Author(s): Mangan BG, Al-Yahya K, Chen CT, Gionfriddo JR, Powell CC, Dubielzig RR, Ehrhart EJ, Madl JE. Retinal pigment epithelial damage, breakdown of the blood-retinal barrier, and retinal inflammation in dogs with primary glaucoma. Vet Ophthalmol. 2007 Nov-Dec;10 Suppl 1:117-24. PMID 17973843

Journal: Veterinary Ophthalmology, Volume 10 Suppl 1,

OBJECTIVE This paper aims to determine if abnormalities of the retinal pigment epithelium (RPE) and retinal inflammation occur in primary glaucoma.

PROCEDURE Twenty-three canine globes with primary glaucoma, goniodysgenesis, and elevated intraocular pressure were evaluated. Sections from 6 control and 23 glaucomatous canine globes were stained with hematoxylin and eosin, Griffonia simplicifolia isolectin B4, or immunohistochemically stained for CD3 or albumin. The retinal sections were evaluated with light microscopy for morphological and immunohistochemical evidence of pigmentary changes and inflammation.

RESULTS Abnormal pigmented cells including displaced RPE cells and macrophages (identified by lectin binding) were found in the neuroretinas and vitreous bodies of glaucomatous eyes. Other abnormalities included hypertrophy of RPE cells and loss of RPE continuity. Regions of neuroretina with more displaced pigment had fewer remaining neurons. Signs of retinal inflammation found in glaucomatous eyes included infiltration with leukocytes, retinal swelling, and albumin leakage from vessels. Accumulation of perivascular CD3-positive T lymphocytes also occurred in glaucomatous retinas. Chronic glaucomatous retinas had increased pigmentary changes, fewer neutrophils, and less swelling than acute glaucomatous retinas.

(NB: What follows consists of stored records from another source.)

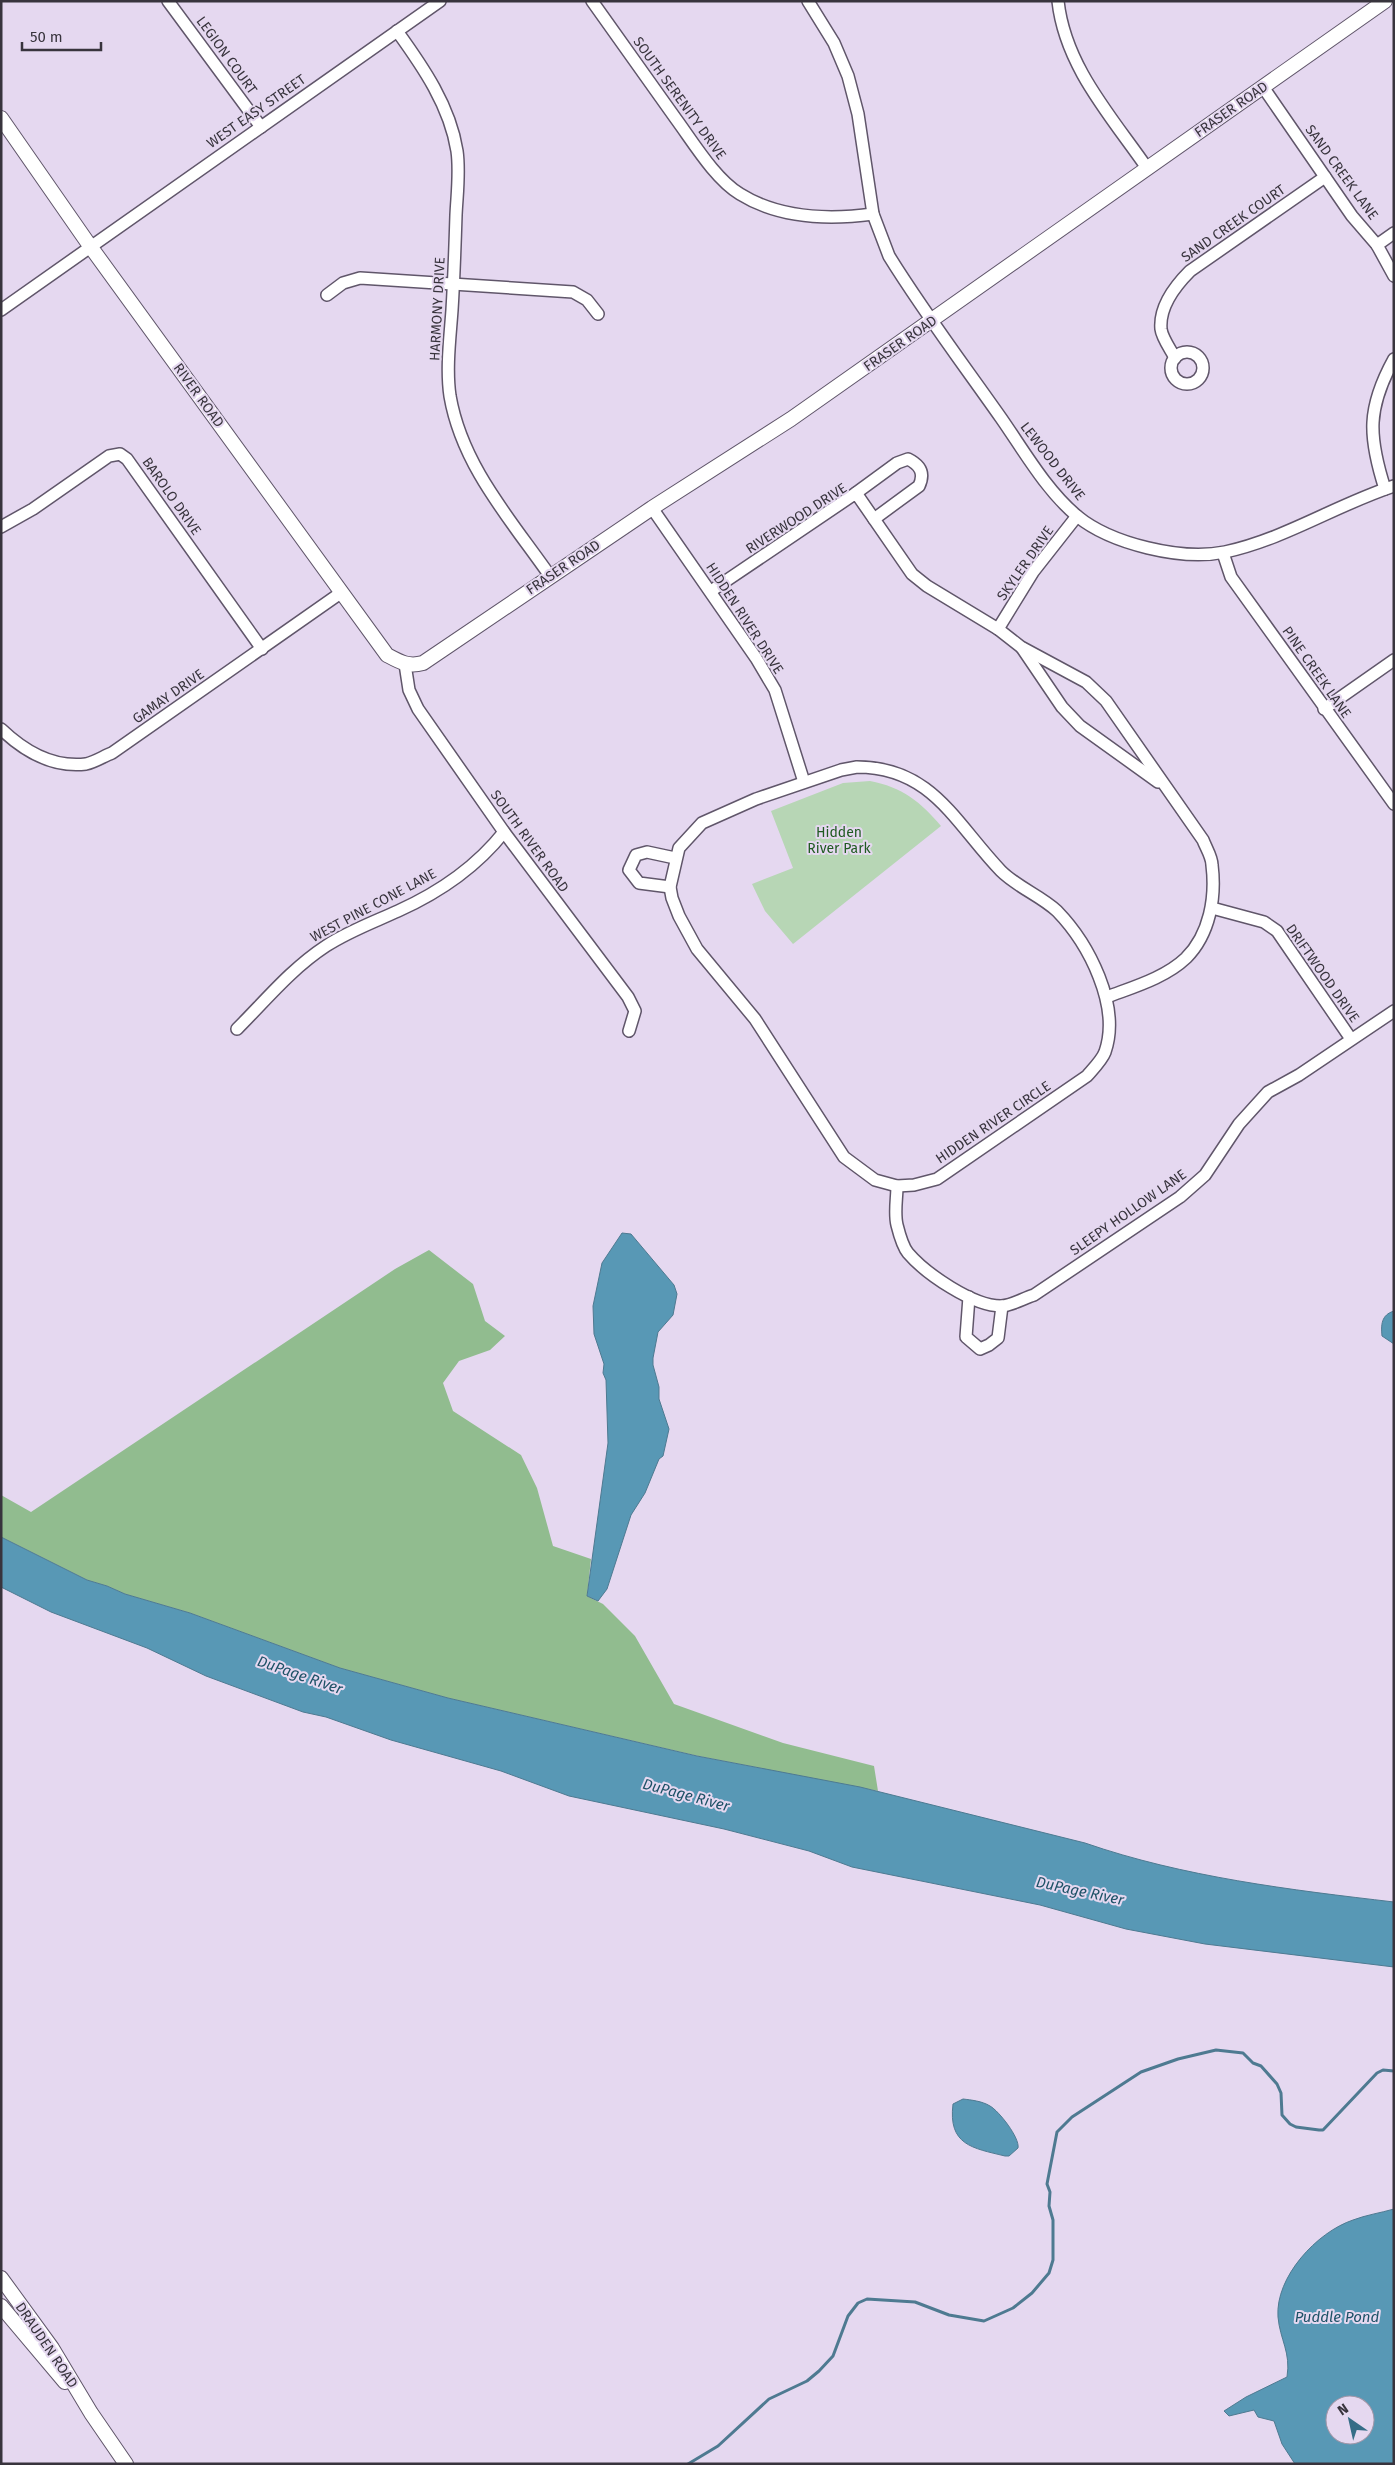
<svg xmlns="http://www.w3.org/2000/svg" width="1395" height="2465" viewBox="0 0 1395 2465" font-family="'Fira Sans',sans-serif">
<rect width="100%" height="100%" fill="#e5d8f0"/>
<path fill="#b7d6b5" d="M870,781C902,787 921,802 941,826L793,944L765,911L752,884L793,868L771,811L843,783Z"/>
<path fill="#91bc8f" d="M429,1250L473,1284L485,1321L505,1336L490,1350L459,1361L443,1383L453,1411L521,1455L537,1488L553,1546L591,1559L587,1596L603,1604L635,1636L674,1704L783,1743L874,1766L878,1791L698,1756L448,1698L340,1668L190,1613L125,1594L107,1586L87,1580L1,1537V1495L31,1512L395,1269Z"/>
<g fill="#5898b5" stroke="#4e7a91" fill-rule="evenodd">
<path d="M622,1233L631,1234L674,1285L677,1294L673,1315L658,1332L653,1358V1365L659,1387V1399L669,1429L663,1456L659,1459L645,1493L631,1515L607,1589L598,1601L587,1596L608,1443L606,1380L603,1373L604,1364L594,1334L593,1306L602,1263Z"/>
<path d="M1394,1311V1344L1382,1336C1381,1325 1381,1315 1394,1311Z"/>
<path d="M1,1537L87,1580L107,1586L125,1594L190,1613L340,1668L448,1698L697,1756L860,1787L1085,1843C1183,1877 1291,1890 1394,1902V1967L1205,1944L1126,1929L1040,1905L852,1867L809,1851L724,1829L569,1796L501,1771L391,1740L326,1717L303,1712L206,1676L147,1648L51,1612L1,1587Z"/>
<path d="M963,2099C971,2100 982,2101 990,2106C999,2111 1020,2138 1018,2148L1009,2156H1005C972,2148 948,2145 953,2104Z"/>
<path d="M1394,2209V2464H1295L1282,2444L1274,2421L1258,2417L1254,2410L1229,2416L1224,2411L1246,2397L1287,2377C1291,2352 1280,2340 1278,2317C1275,2277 1317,2232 1353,2220C1366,2215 1380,2213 1394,2209ZM1335,2405H1365V2435H1335Z"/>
</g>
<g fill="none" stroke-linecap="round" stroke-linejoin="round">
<path stroke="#4e7a91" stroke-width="3" d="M688,2464L718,2446L769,2399L807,2381L819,2371L833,2356L848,2316L858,2303L867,2299L915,2302L949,2315L984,2321L1013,2308L1032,2293L1049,2273L1053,2260V2220L1049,2206L1050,2192L1047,2184L1057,2132L1072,2117L1141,2072L1178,2059L1216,2050L1243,2053L1253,2063L1261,2066L1277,2084L1281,2093L1282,2115L1290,2124L1296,2127L1319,2130H1323L1377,2073L1383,2070L1394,2071"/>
<defs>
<g id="minor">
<path d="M168,1L261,127"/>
<path d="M592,1C620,40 648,80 676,119C693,142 715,179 740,194C780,219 828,220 873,214"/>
<path d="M808,1L834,43L848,76L858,114L873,214L889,256C923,311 963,364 1001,418C1024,451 1046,490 1077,516C1111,544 1182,561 1225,552C1285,539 1336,505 1394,486"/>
<path d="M1058,1C1065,66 1111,116 1147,168"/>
<path d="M397,31C423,67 450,106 457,151C460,172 457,194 456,215C455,247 454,278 452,310C450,338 446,369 450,396C462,466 511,520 550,576"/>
<path d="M1263,87L1352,216L1377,245L1394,276"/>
<path d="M1377,245L1394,233"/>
<path d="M327,295L343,283L360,278L573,292L587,300L598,314"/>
<path d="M1,310L440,1"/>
<circle cx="1187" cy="368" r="16"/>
<path d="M1175,358C1171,350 1162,338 1161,329C1159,306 1175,286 1190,271L1325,177"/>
<path d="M1385,489C1368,436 1367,408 1394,359"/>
<path d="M856,493L897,463L908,459C920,465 925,473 919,486L874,519"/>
<path d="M652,508L756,658L775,690L804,782"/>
<path d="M1,527L33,509L109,456L120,454L127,459L262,649"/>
<path d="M1223,553L1231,577L1394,804"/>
<path d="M711,591L856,493L912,574L927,586L998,629L1021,647L1086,682L1106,701L1203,840C1206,848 1212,857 1212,865C1216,897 1210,934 1186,958C1165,978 1133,987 1107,997"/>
<path d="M998,629L1033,572L1077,516"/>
<path d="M1022,648L1062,707L1080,726L1158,782"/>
<path d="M405,664L409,690L418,709L504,832L628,997L635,1011L629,1031"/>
<path d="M1324,709L1394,660"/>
<path d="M1,729C24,751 53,768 86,764C95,762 104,756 112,753L342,592"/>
<path d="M857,767C932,767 955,823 1001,871C1017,887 1041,896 1057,911C1089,944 1121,1006 1105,1052C1102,1060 1093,1069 1087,1076L937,1179L914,1185L897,1186L875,1180L844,1157L755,1019L697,949L679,916L672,898L670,887L679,848L702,823L756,799L841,770Z"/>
<path d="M670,887L639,883L629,870L636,855L647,852L675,858"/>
<path d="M1212,908L1264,922L1277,931L1351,1039"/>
<path d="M237,1029C266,1000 291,969 326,946C349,931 374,922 398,911C438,893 477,866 504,832"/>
<path d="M897,1186C897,1198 894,1213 897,1225C899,1233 903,1247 908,1253C926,1274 973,1306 1001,1306C1011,1306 1024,1298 1034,1295L1180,1197L1205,1175L1239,1124L1268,1092L1299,1075L1394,1011"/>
<path d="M969,1297L966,1337L980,1349L989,1345L998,1338L1002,1306"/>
</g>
<g id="tertiary">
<path d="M1,118L90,246L387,655C400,662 408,667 423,663L652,508L791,419L1385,1"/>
<path d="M1,2278L52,2348L91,2413L126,2464"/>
<path d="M1,2306L65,2382"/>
</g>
</defs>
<use href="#minor" stroke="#60566a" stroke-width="14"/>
<use href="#tertiary" stroke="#60566a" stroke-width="16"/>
<use href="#minor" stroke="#fff" stroke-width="11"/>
<use href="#tertiary" stroke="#fff" stroke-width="14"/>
</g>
<g text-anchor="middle" stroke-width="4" stroke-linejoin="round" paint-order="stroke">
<g font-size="14" fill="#38343d" stroke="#e5d8f0">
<text transform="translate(227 55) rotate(54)" y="5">LEGION COURT</text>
<text transform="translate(680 98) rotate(54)" y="5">SOUTH SERENITY DRIVE</text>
<text transform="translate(1231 109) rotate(-35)" y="5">FRASER ROAD</text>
<text transform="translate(256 111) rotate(-35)" y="5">WEST EASY STREET</text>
<text transform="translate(1342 172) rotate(54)" y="5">SAND CREEK LANE</text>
<text transform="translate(1233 223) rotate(-35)" y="5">SAND CREEK COURT</text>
<text transform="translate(437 309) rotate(-87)" y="5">HARMONY DRIVE</text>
<text transform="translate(900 343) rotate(-35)" y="5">FRASER ROAD</text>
<text transform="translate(199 395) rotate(54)" y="5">RIVER ROAD</text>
<text transform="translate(1053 461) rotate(52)" y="5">LEWOOD DRIVE</text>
<text transform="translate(172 496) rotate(55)" y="5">BAROLO DRIVE</text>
<text transform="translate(796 518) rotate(-33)" y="5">RIVERWOOD DRIVE</text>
<text transform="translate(1025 563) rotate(-55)" y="5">SKYLER DRIVE</text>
<text transform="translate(563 567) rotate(-34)" y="5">FRASER ROAD</text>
<text transform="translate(745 618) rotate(57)" y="5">HIDDEN RIVER DRIVE</text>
<text transform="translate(1317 672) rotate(55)" y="5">PINE CREEK LANE</text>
<text transform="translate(168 696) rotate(-35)" y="5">GAMAY DRIVE</text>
<text transform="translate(530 841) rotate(54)" y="5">SOUTH RIVER ROAD</text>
<text transform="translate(373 905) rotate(-28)" y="5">WEST PINE CONE LANE</text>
<text transform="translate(1323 973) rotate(55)" y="5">DRIFTWOOD DRIVE</text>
<text transform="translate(993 1122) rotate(-34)" y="5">HIDDEN RIVER CIRCLE</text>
<text transform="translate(1128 1212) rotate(-35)" y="5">SLEEPY HOLLOW LANE</text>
<text transform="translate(47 2345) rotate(56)" y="5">DRAUDEN ROAD</text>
</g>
<g font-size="14" fill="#1f5a21" stroke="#e5d8f0">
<text x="839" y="837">Hidden<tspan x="839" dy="16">River Park</tspan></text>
</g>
<g font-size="15" font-style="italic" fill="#1d5166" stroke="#e5d8f0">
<text transform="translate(300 1675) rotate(19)" y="5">DuPage River</text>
<text transform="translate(686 1795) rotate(15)" y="5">DuPage River</text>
<text transform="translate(1080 1891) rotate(12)" y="5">DuPage River</text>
<text x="1337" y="2322">Puddle Pond</text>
</g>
</g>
<rect width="1395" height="2465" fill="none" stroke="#38343d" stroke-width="5"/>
<g transform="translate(1350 2420) rotate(326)"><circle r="24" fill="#e5d8f0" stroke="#a096a8"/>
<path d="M0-4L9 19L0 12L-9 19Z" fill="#356d87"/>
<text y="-8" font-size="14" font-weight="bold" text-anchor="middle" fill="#38343d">N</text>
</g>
<path d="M22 42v8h79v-8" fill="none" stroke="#38343d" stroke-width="2.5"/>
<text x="30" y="42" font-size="15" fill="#38343d" stroke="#e5d8f0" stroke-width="4" paint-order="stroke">50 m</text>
</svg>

CONCLUSIONS Disruption of the RPE, increased permeability of the vascular endothelium, accumulation of inflammatory cells, and retinal swelling or thinning occur in canine primary glaucoma. The displacement of pigment and accumulation of inflammatory cells in the neuroretina suggests that inflammation may be an important contributor to retinal damage.